日本の街で、暫定一位と言ってもいいほど好きだ。
もちろん淡路島や沖縄なんか、リゾート地を持ってこられると弱るけれど、普通に住む場所としての普通の街としては、高松がだんぜん、大好きだ。
家族で3回くらい、ひとりで2回くらい訪れている。

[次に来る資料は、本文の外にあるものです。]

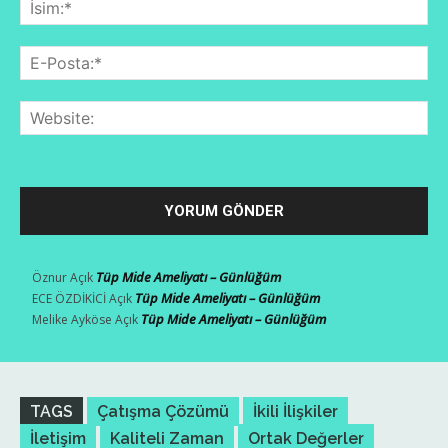
İsi
E-
Pos
Web
Tüp Mide Ameliyatı – Günlüğüm
Öznur
Açık
Tüp Mide Ameliyatı – Günlüğüm
ECE ÖZDİKİCİ
Açık
Tüp Mide Ameliyatı – Günlüğüm
Melike Ayköse
Açık
TAGS
Çatışma Çözümü
İkili İlişkiler
İletişim
Kaliteli Zaman
Ortak Değerler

しかしこんなに好きになったのはやっぱり、ひとりで訪れてからだ。
生活が違うのだ!!!
おうどんがあんまりにも、近くにある。
もちろん、香川がうどん県であるということは日本国民ぜんいんが、完璧にまるっと知っていることであるし、したがって香川県にはたくさんの おうどん屋さんがあることも、みんな知っている。
み〜んな、知っている。
しかし、知っていることと実感することは違う。
あの人たちの生活!!!
セルフスタイルの、気軽なチェーンめいた内装の飾らない、おうどん屋さんがそこら中にある。
老舗の質素な、背もたれなしの椅子が並ぶ、釜の湿気でもくもくの、おうどん屋さんがそこら中にある。

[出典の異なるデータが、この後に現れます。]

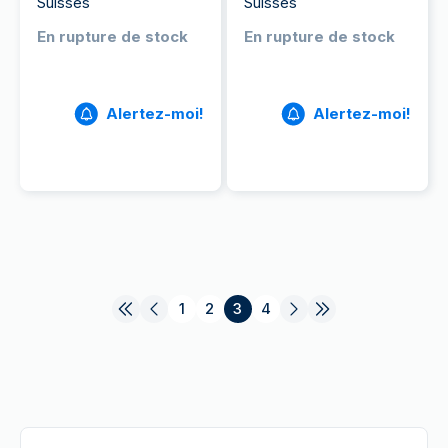
Suisses
Suisses
En rupture de stock
En rupture de stock
Alertez-moi!
Alertez-moi!
1
2
3
4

街中から少し離れたところに、お座敷も設けられた、地元の人で行列のできる、おうどん屋さんがそこら中にある。
とにかく、どんなスタイルで、どんな価格帯で、どんな時間に開いていようと、とにかくたくさんのおうどん屋さんがある。
そしてそこでは、黙々とみんなが、街のみんながおうどんを啜っているのである。
スーツ姿の人が、作業着の人が、OLさんが、そろってみんなずーずーずーずーおうどんを、啜っているのである。

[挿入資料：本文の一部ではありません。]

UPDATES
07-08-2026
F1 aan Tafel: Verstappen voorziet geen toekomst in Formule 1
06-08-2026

こんなにたくさんあるおうどん屋さんの、どれひとつとして潰れないのである。
朝早くから、7時前から、みんなふつうに2玉とか食べるのである。
天ぷらとかも添えるのである。
お店にはテレビが流れて、みんな、でも、見る暇もなく啜るのである。
異様に安いおうどんを、黙々と。
その、あらゆるスタイルのおうどん屋さんの、スツールに腰掛けるとき、
いただきますと言ってお箸をおうどんの丼にぶっこむとき、
えもいわれぬ幸せを感じるのである。
街のなかに入れてもらえたような、忙しなくおうどんを啜るこの街の人々の、仲間にしてもらったような、私もこの大きな流れの一部、というような。
そして私もここに住めば、高松に住めば、
毎朝おうどんかっこんで、どこかへ出掛けていけるのだろうかという、淡くて妙に、地に足のついた想像。妄想。おうどんのこんなに近くにある生活。
それだけでなく、海があること、公共交通機関が整備されていること、自転車文化が染み付いていること、チンチン電車まであること、街が綺麗なこと、商店街がたくさんあること、など、私が高松をこんなに好きな理由はたくさんある。
でもやっぱり、生活があんまりにも違う。
異国情緒さえ漂うほど違う。
そのことが、おうどんの素晴らしいおいしさも相まって、香川県の最大の魅力となっているのだろう。
何回か行かんとたぶんわからん。
香川にハマった人、いらっしゃったらご一報ください。良さについて語り合いましょうね。